**EXERCISE REQUIREMENTS:**
Every line below that has the string "Huntington" needs to be copied.
Segment Start: RECORDS FOR THIS EXERCISE
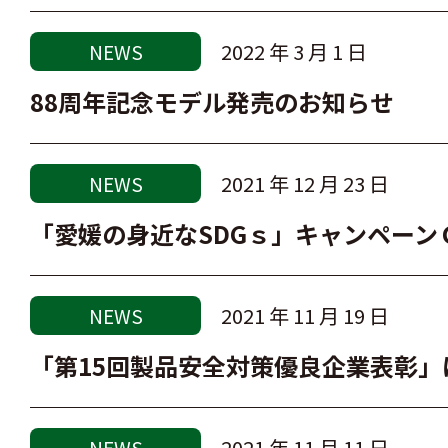
2022 年 3 月 1 日
NEWS
88周年記念モデル発売のお知らせ
2021 年 12 月 23 日
NEWS
「愛媛の身近なSDGｓ」キャンペーン
2021 年 11 月 19 日
NEWS
「第15回製品安全対策優良企業表彰
2021 年 11 月 11 日
NEWS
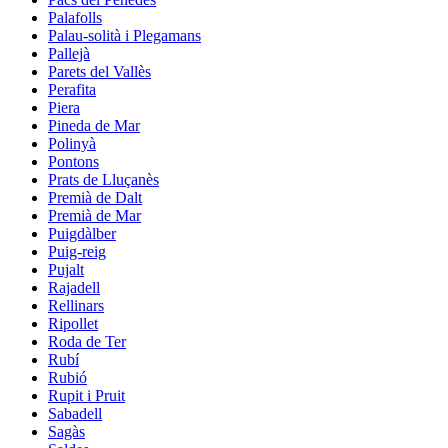
Palafolls
Palau-solità i Plegamans
Pallejà
Parets del Vallès
Perafita
Piera
Pineda de Mar
Polinyà
Pontons
Prats de Lluçanès
Premià de Dalt
Premià de Mar
Puigdàlber
Puig-reig
Pujalt
Rajadell
Rellinars
Ripollet
Roda de Ter
Rubí
Rubió
Rupit i Pruit
Sabadell
Sagàs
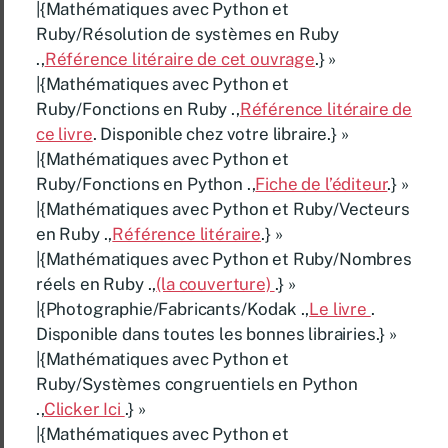
|{Mathématiques avec Python et
Ruby/Résolution de systèmes en Ruby
.,
Référence litéraire de cet ouvrage
.} »
|{Mathématiques avec Python et
Ruby/Fonctions en Ruby .,
Référence litéraire de
ce livre
. Disponible chez votre libraire.} »
|{Mathématiques avec Python et
Ruby/Fonctions en Python .,
Fiche de l’éditeur
.} »
|{Mathématiques avec Python et Ruby/Vecteurs
en Ruby .,
Référence litéraire
.} »
|{Mathématiques avec Python et Ruby/Nombres
réels en Ruby .,
(la couverture)
.} »
|{Photographie/Fabricants/Kodak .,
Le livre
.
Disponible dans toutes les bonnes librairies.} »
|{Mathématiques avec Python et
Ruby/Systèmes congruentiels en Python
.,
Clicker Ici
.} »
|{Mathématiques avec Python et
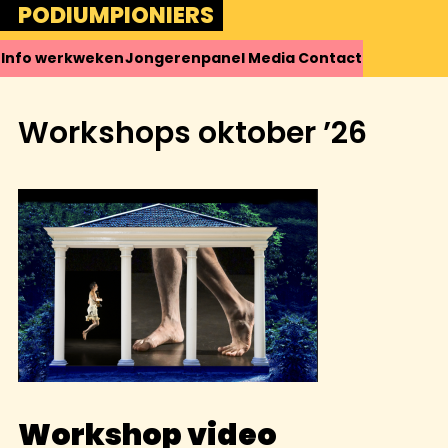
Skip
PODIUMPIONIERS
to
content
Info
werkweken
Jongerenpanel
Media
Contact
Workshops oktober ’26
Workshop video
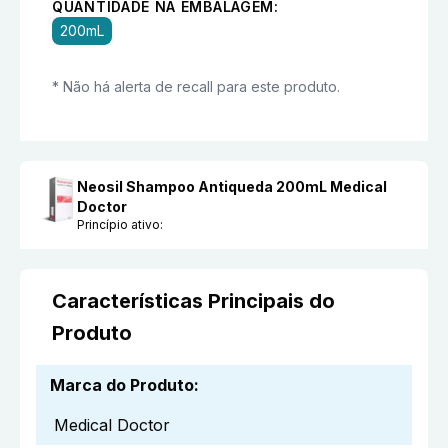
QUANTIDADE NA EMBALAGEM:
200mL
* Não há alerta de recall para este produto.
Neosil Shampoo Antiqueda 200mL Medical
Doctor
Princípio ativo:
Características Principais do
Produto
Marca do Produto
:
Medical Doctor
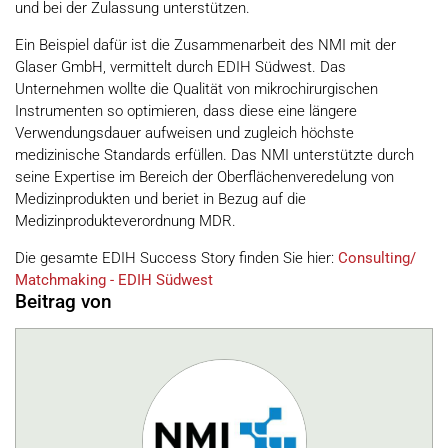
und bei der Zulassung unterstützen.
Ein Beispiel dafür ist die Zusammenarbeit des NMI mit der
Glaser GmbH, vermittelt durch EDIH Südwest. Das
Unternehmen wollte die Qualität von mikrochirurgischen
Instrumenten so optimieren, dass diese eine längere
Verwendungsdauer aufweisen und zugleich höchste
medizinische Standards erfüllen. Das NMI unterstützte durch
seine Expertise im Bereich der Oberflächenveredelung von
Medizinprodukten und beriet in Bezug auf die
Medizinprodukteverordnung MDR.
Die gesamte EDIH Success Story finden Sie hier:
Consulting/
Matchmaking - EDIH Südwest
Beitrag von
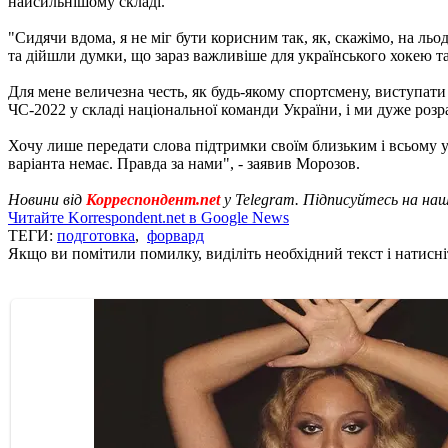
найсильнішому складі.
"Сидячи вдома, я не міг бути корисним так, як, скажімо, на льо
та дійшли думки, що зараз важливіше для українського хокею та 
Для мене величезна честь, як будь-якому спортсмену, виступат
ЧС-2022 у складі національної команди України, і ми дуже ро
Хочу лише передати слова підтримки своїм близьким і всьому укр
варіанта немає. Правда за нами", - заявив Морозов.
Новини від
Корреспондент.net
у Telegram. Підписуйтесь на на
Читайте Korrespondent.net в Google News
ТЕГИ:
подготовка
,
форвард
Якщо ви помітили помилку, виділіть необхідний текст і натисніт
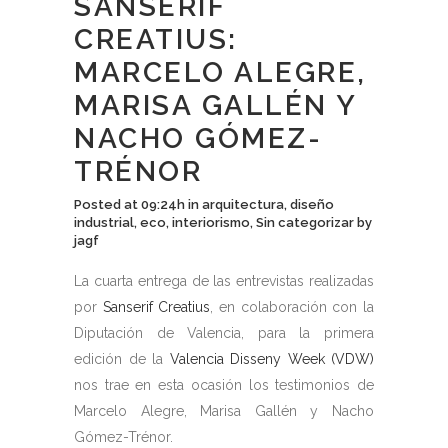
SANSERIF
CREATIUS:
MARCELO ALEGRE,
MARISA GALLÉN Y
NACHO GÓMEZ-
TRÉNOR
Posted at 09:24h
in
arquitectura
,
diseño
industrial
,
eco
,
interiorismo
,
Sin categorizar
by
jagf
La cuarta entrega de las entrevistas realizadas
por
Sanserif Creatius
, en colaboración con la
Diputación de Valencia, para la primera
edición de la
Valencia Disseny Week (VDW)
nos trae en esta ocasión los testimonios de
Marcelo Alegre, Marisa Gallén y Nacho
Gómez-Trénor.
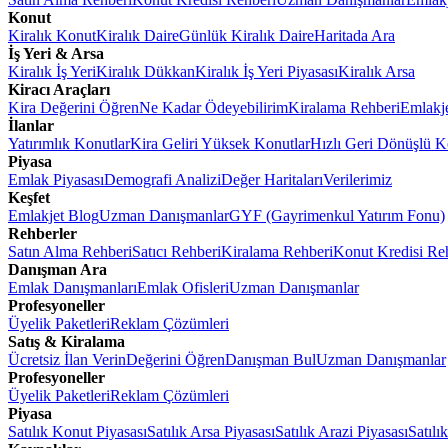
Konut
Kiralık Konut
Kiralık Daire
Günlük Kiralık Daire
Haritada Ara
İş Yeri & Arsa
Kiralık İş Yeri
Kiralık Dükkan
Kiralık İş Yeri Piyasası
Kiralık Arsa
Kiracı Araçları
Kira Değerini Öğren
Ne Kadar Ödeyebilirim
Kiralama Rehberi
Emlakj
İlanlar
Yatırımlık Konutlar
Kira Geliri Yüksek Konutlar
Hızlı Geri Dönüşlü K
Piyasa
Emlak Piyasası
Demografi Analizi
Değer Haritaları
Verilerimiz
Keşfet
Emlakjet Blog
Uzman Danışmanlar
GYF (Gayrimenkul Yatırım Fonu)
Rehberler
Satın Alma Rehberi
Satıcı Rehberi
Kiralama Rehberi
Konut Kredisi Re
Danışman Ara
Emlak Danışmanları
Emlak Ofisleri
Uzman Danışmanlar
Profesyoneller
Üyelik Paketleri
Reklam Çözümleri
Satış & Kiralama
Ücretsiz İlan Verin
Değerini Öğren
Danışman Bul
Uzman Danışmanlar
Profesyoneller
Üyelik Paketleri
Reklam Çözümleri
Piyasa
Satılık Konut Piyasası
Satılık Arsa Piyasası
Satılık Arazi Piyasası
Satılı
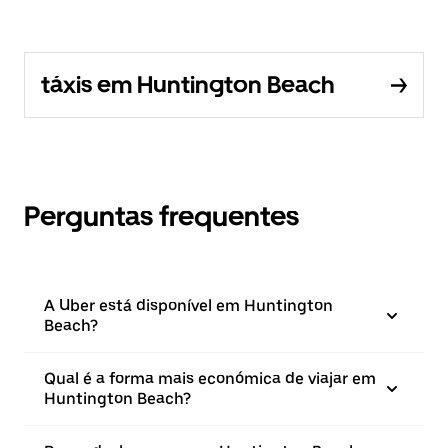
táxis em Huntington Beach
Perguntas frequentes
A Uber está disponível em Huntington
Beach?
Qual é a forma mais económica de viajar em
Huntington Beach?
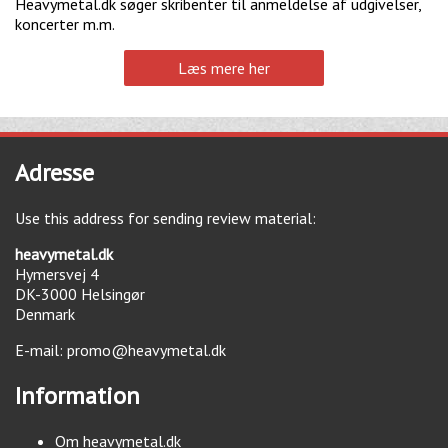
Heavymetal.dk søger skribenter til anmeldelse af udgivelser,
koncerter m.m.
Læs mere her
Adresse
Use this address for sending review material:
heavymetal.dk
Hymersvej 4
DK-3000
Helsingør
Denmark
E-mail:
promo@heavymetal.dk
Information
Om heavymetal.dk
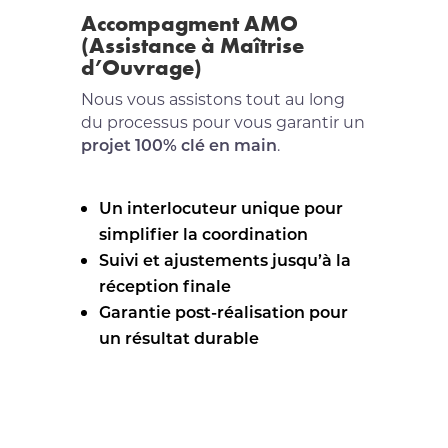
Accompagment AMO
(Assistance à Maîtrise
d’Ouvrage)
Nous vous assistons tout au long
du processus pour vous garantir un
projet 100% clé en main
.
Un interlocuteur unique pour
simplifier la coordination
Suivi et ajustements jusqu’à la
réception finale
Garantie post-réalisation pour
un résultat durable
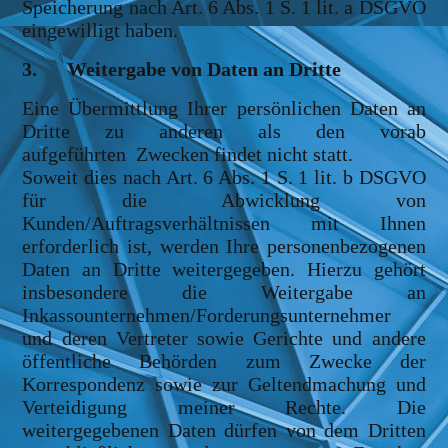
Speicherung nach Art. 6 Abs. 1 S. 1 lit. a DSGVO
eingewilligt haben.
3. Weitergabe von Daten an Dritte
Eine Übermittlung Ihrer persönlichen Daten an
Dritte zu anderen als den vorab
aufgeführten Zwecken findet nicht statt.
Soweit dies nach Art. 6 Abs. 1 S. 1 lit. b DSGVO
für die Abwicklung von
Kunden/Auftragsverhältnissen mit Ihnen
erforderlich ist, werden Ihre personenbezogenen
Daten an Dritte weitergegeben. Hierzu gehört
insbesondere die Weitergabe an
Inkassounternehmen/Forderungsunternehmer
und deren Vertreter sowie Gerichte und andere
öffentliche Behörden zum Zwecke der
Korrespondenz sowie zur Geltendmachung und
Verteidigung meiner Rechte. Die
weitergegebenen Daten dürfen von dem Dritten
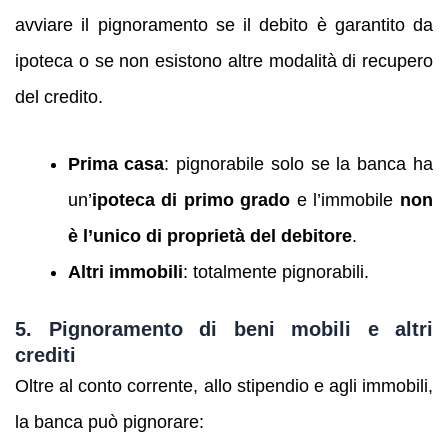
avviare il pignoramento se il debito è garantito da
ipoteca o se non esistono altre modalità di recupero
del credito.
Prima casa
: pignorabile solo se la banca ha
un’
ipoteca di primo grado
e l’immobile
non
è l’unico di proprietà del debitore
.
Altri immobili
: totalmente pignorabili.
5. Pignoramento di beni mobili e altri
crediti
Oltre al conto corrente, allo stipendio e agli immobili,
la banca può pignorare:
Segment End: RECORDS FOR THIS EXERCISE
**FINISHED EXERCISE:**
táxis em Huntington Beach
A Uber está disponível em Huntington
Huntington Beach?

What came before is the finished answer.